With Turner on first, Bellinger hits a deep fly to left. The ball is in and out of the glove and over the fence. Turner, freaking out, runs back to first. Bellinger sees it clear the wall and starts trotting. He and Turner pass. They’re both called out. I’ve never seen this and am watching without commentary, but it went from a two-run shot to a DP.
Turner still scored on the play, so it’s an rbi single. Baseball.
Wow, I get it. OK. The Rockies broadcast didn’t catch that run for a few more batters, and they showed two outs. Weird!
Not something anybody would ever anticipate but I THINK they made the correct ruling. Where’s HH or Mark?
Yes, that’s the correct ruling. When a trailing runner passes a preceding runner, the trailing runner is out. The preceding runner advances at his own risk.
Note: this is not an appeal. The umpire calls it immediately.

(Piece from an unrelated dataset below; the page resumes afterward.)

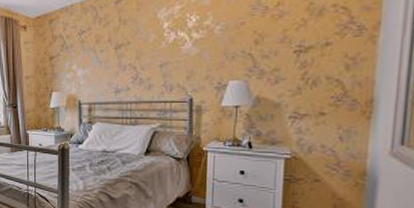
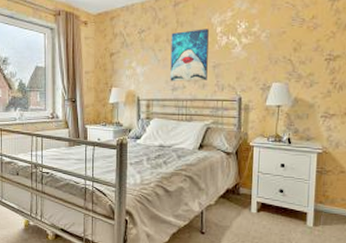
wall art: none [113,25,155,83] -> present [170,29,209,82]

This has happened numerous times in big league games. There is a famous example of this in the 92 World Series where Deion Sanders was the lead runner who retreated back to the 2B bag and was passed by Terry Pendleton. It almost ended up a triple play.
It’s the “Turner scoring” part that has me confused, as he was headed back to 1st. I guess they’re saying that he was past second when the ball came out of the glove and rolled over the fence and out of the park, effectively becoming a rule-book double at that point, and he got two bases from where he was. I guess.
Pretty impressive DP by Rox there to end the top of the 7th.
It was a home run. Both would have scored had Turner not retreated. Turner scores, Bellinger is credited with a single.